BEGIN

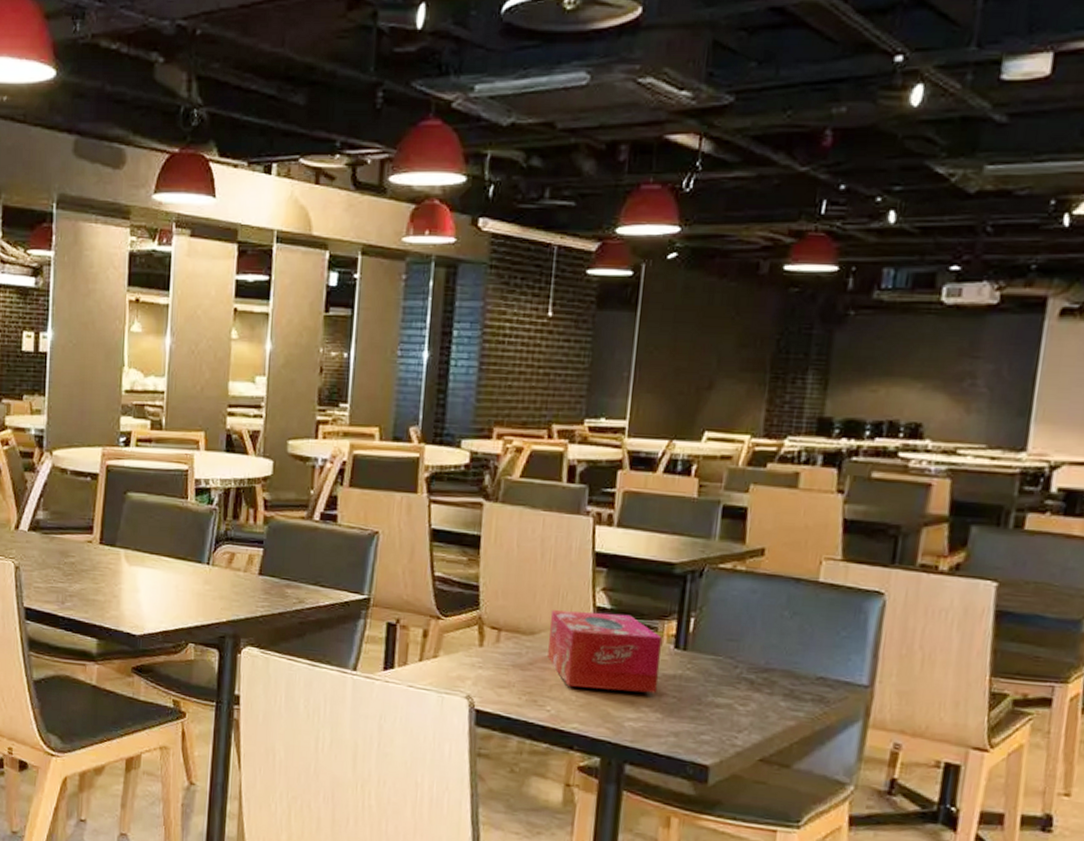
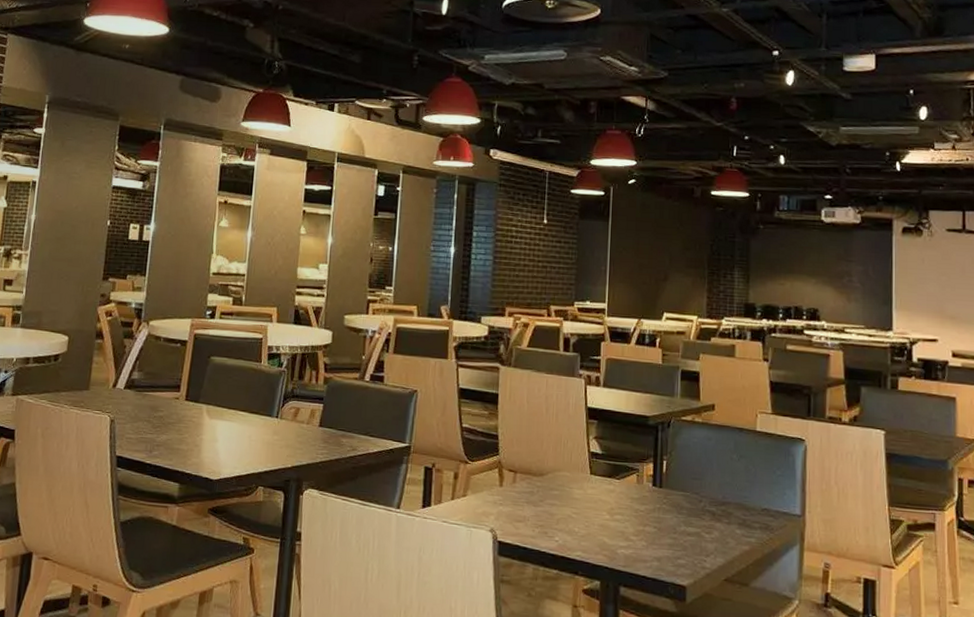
tissue box: present [548,610,662,694] -> none [554,455,642,525]

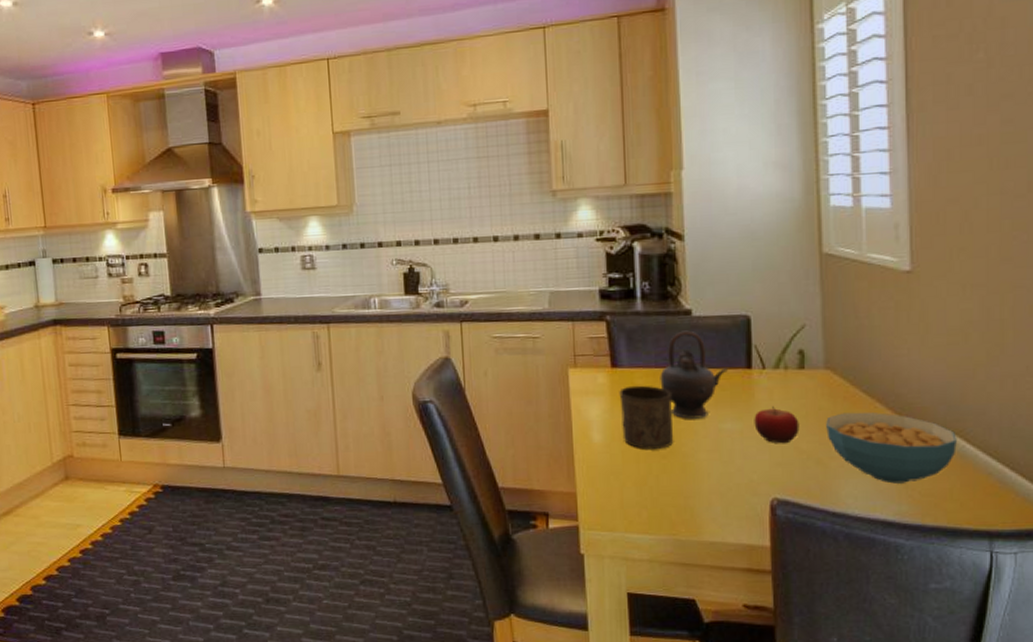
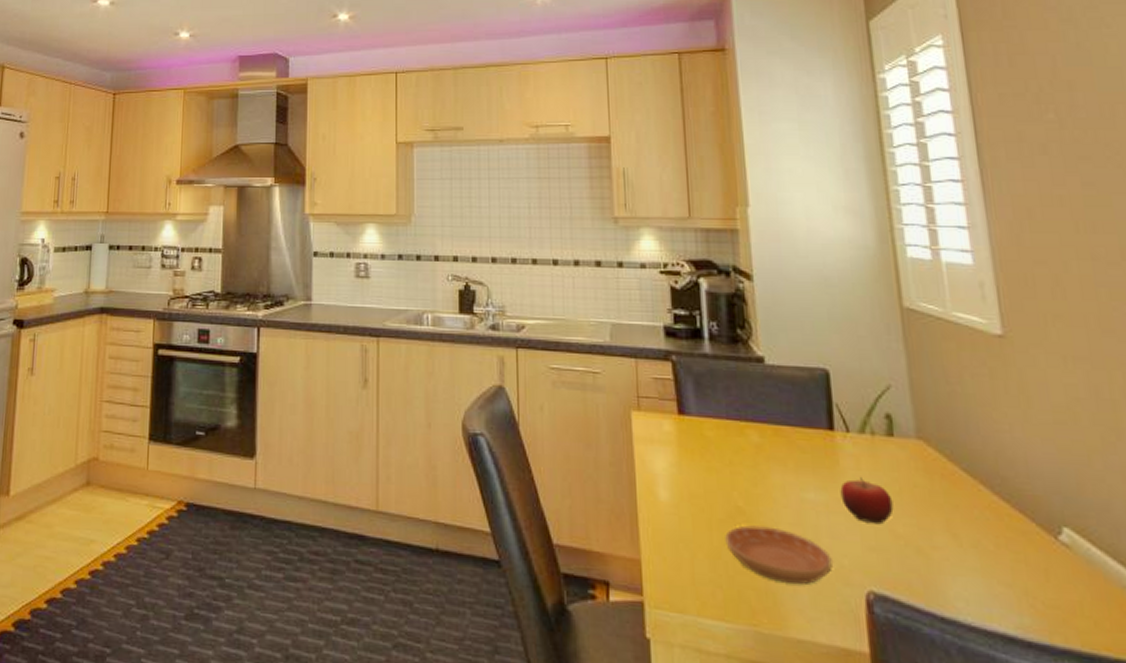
cup: present [619,385,674,449] -> none [687,437,750,516]
saucer: none [651,455,743,499] -> present [725,525,832,584]
teapot: present [660,330,728,419] -> none [732,380,807,484]
cereal bowl: present [826,412,957,484] -> none [923,493,1081,589]

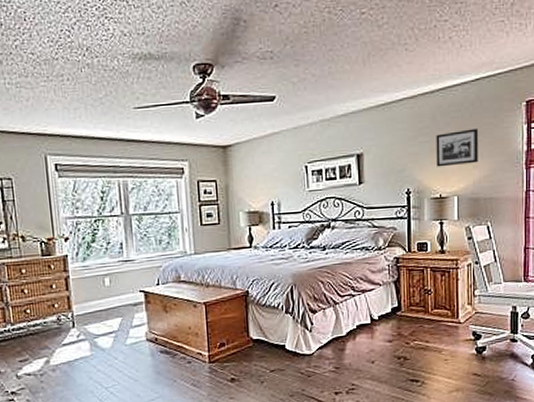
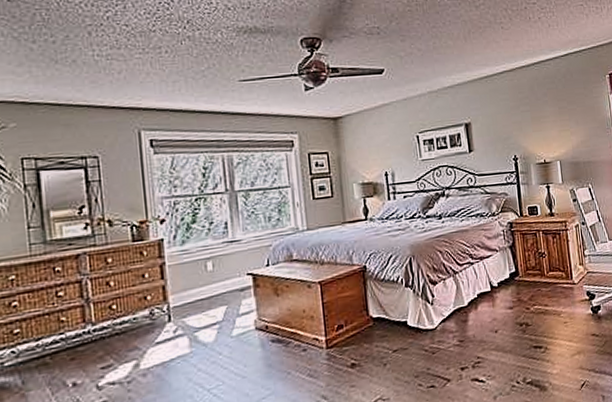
picture frame: present [436,128,478,167] -> none [535,98,575,134]

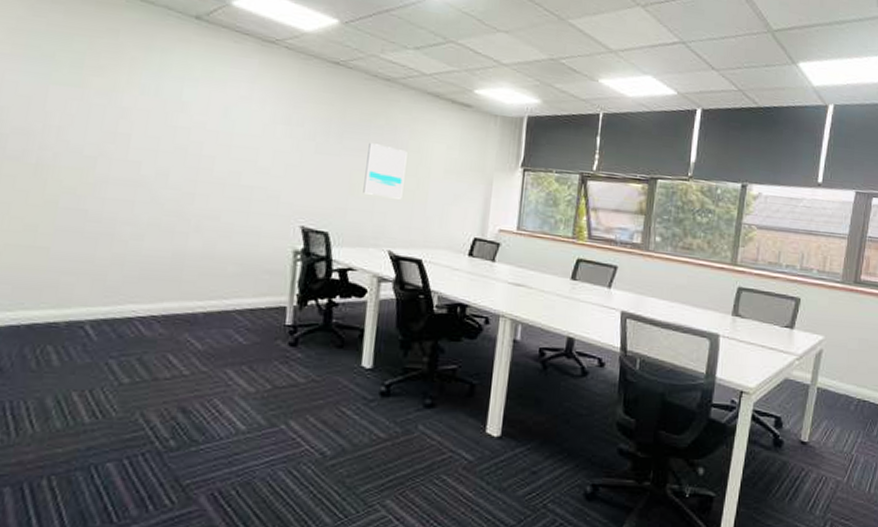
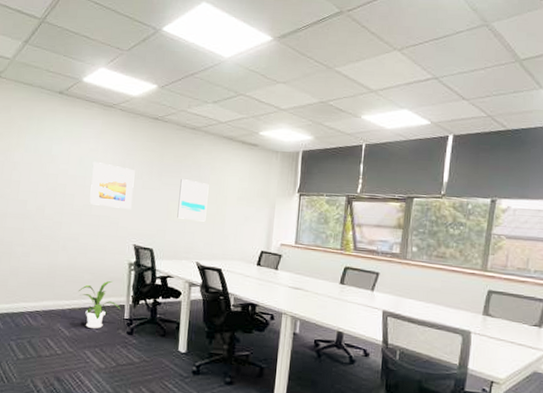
house plant: none [217,274,281,339] -> present [78,280,121,329]
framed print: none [238,113,306,179] -> present [89,161,135,209]

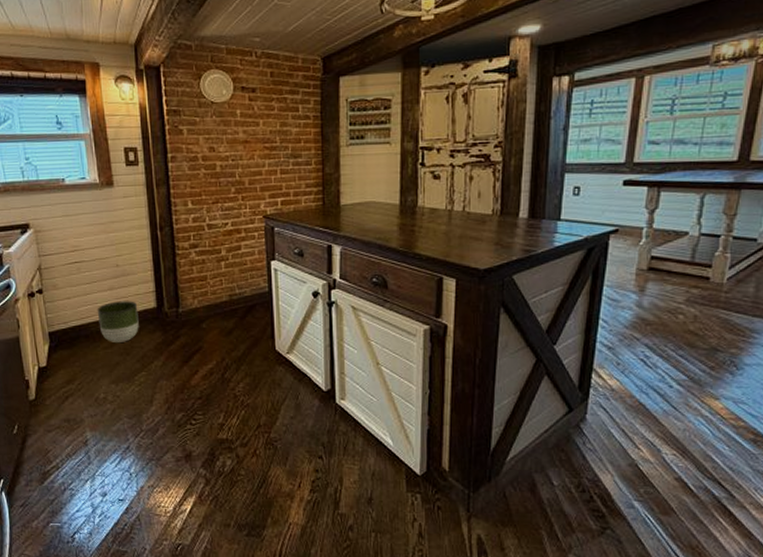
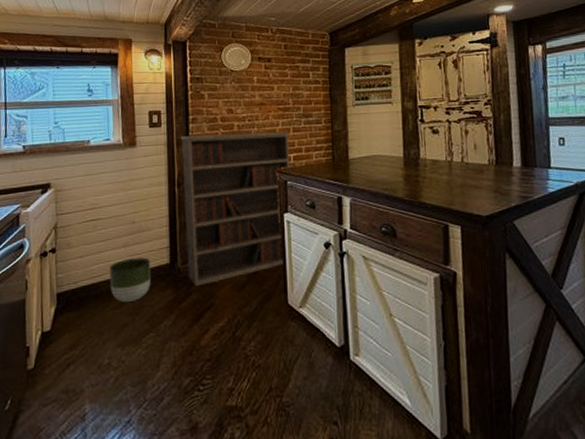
bookshelf: none [159,173,278,331] -> present [180,131,290,287]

END

Write out exactly, and only, the lines from the line holding "teapot: present [660,330,728,419]" through the end of the data, inclusive, without any pictures.

teapot: present [660,330,728,419] -> none [732,380,807,484]
cereal bowl: present [826,412,957,484] -> none [923,493,1081,589]

picture frame: present [436,128,478,167] -> none [535,98,575,134]

house plant: none [217,274,281,339] -> present [78,280,121,329]
framed print: none [238,113,306,179] -> present [89,161,135,209]

bookshelf: none [159,173,278,331] -> present [180,131,290,287]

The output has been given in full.